Dramatyczny apel i walka o serce

6aecb618558929ab262652492a62332d

Dr Andrzej Michalski, który sam ratował ludzkie zdrowie, teraz musi stanąć do walki o własne życie.

Polska transplantologia jest w coraz słabszej kondycji. Świadczy o tym ciągły spadek przeprowadzanych zabiegów oraz brak świadomości społecznej. O poważnych problemach toczących oddziały transplantologiczne przekonał się doktor Andrzej Michalski, ordynator oddziału wewnętrznego szpitala w Knurowie. Obecnie z powodu choroby, sam czeka na nowe serce.

- Jestem doświadczonym lekarzem, mam 43 lata i jeszcze przed rokiem, będąc ordynatorem prowadziłem oddział wewnętrzny, szkoląc nowe pokolenia lekarzy, ucząc i pokazując Im na własnym przykładzie, że wspaniały zawód lekarza tylko wtedy ma prawdziwą wartość, kiedy pozwala ratować chorego człowieka od choroby i związanego z nią cierpienia. Dzisiaj to ja bardzo potrzebuję Waszej pomocy! Na Waszą pomoc czekają także chorzy, którzy podobnie jak ja żyją nadzieją! - pisze do swoich koleżanek i kolegów lekarzy doktor Michalski.

Wizyty w Śląskim Centrum Chorób Serca w Zabrzu stały się smutną codziennością. Podobny los dotknął wielu innych pacjentów, którzy każdego dnia czekają z nadzieją na odnalezienie dawcy.

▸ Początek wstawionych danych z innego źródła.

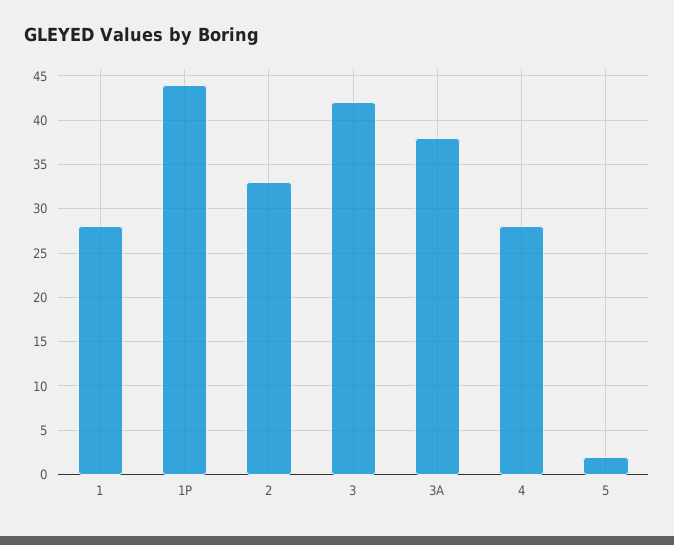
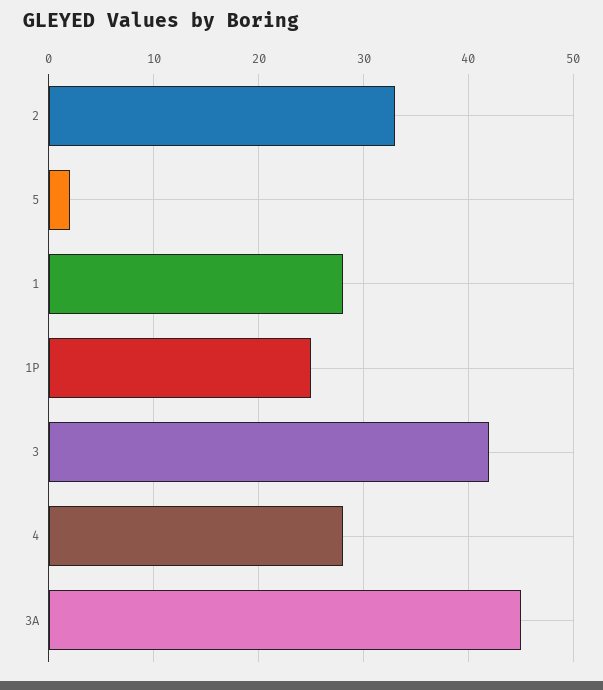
1P: 44 -> 25
3A: 38 -> 45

Lekarz wystosował dramatyczny apel, w którym nawołuje do walki o dawców.

- Z niepokojem obserwuję wielki kryzys, jaki dotknął nasz kraj w zakresie aktywności donacyjnej. Kraje dużo mniejsze niż Polska, takie jak: Austria, Czechy, Litwa, Belgia czy Holandia, mają dużo większa aktywność transplantacyjną. Identyfikują dużo więcej dawców, którzy są przecież i na naszych oddziałach intensywnej opieki, neurochirurgii, neurologii, ratownictwa i innych, gdzie rozpoznanie śmierci mózgu dokumentuje zakończenie ziemskiego życia człowieka, ale często dzięki transplantacji możliwość uratowania życia innego potrzebującego chorego - czytamy w liście.

Apel cieszy się dużym poparciem wśród kolegów po fachu, którzy postanowili skierować prośbę do wszystkich lekarzy o zwiększone działania w tej dziedzinie. Do akcji przyłączył się także Prezes Naczelnej Rady Lekarskiej Maciej Hamankiewicz wyrażając wsparcie dla wszelkich możliwych działań, które przyniosą wzrost aktywności donacyjnej w oddziałach intensywnej terapii w całym kraju.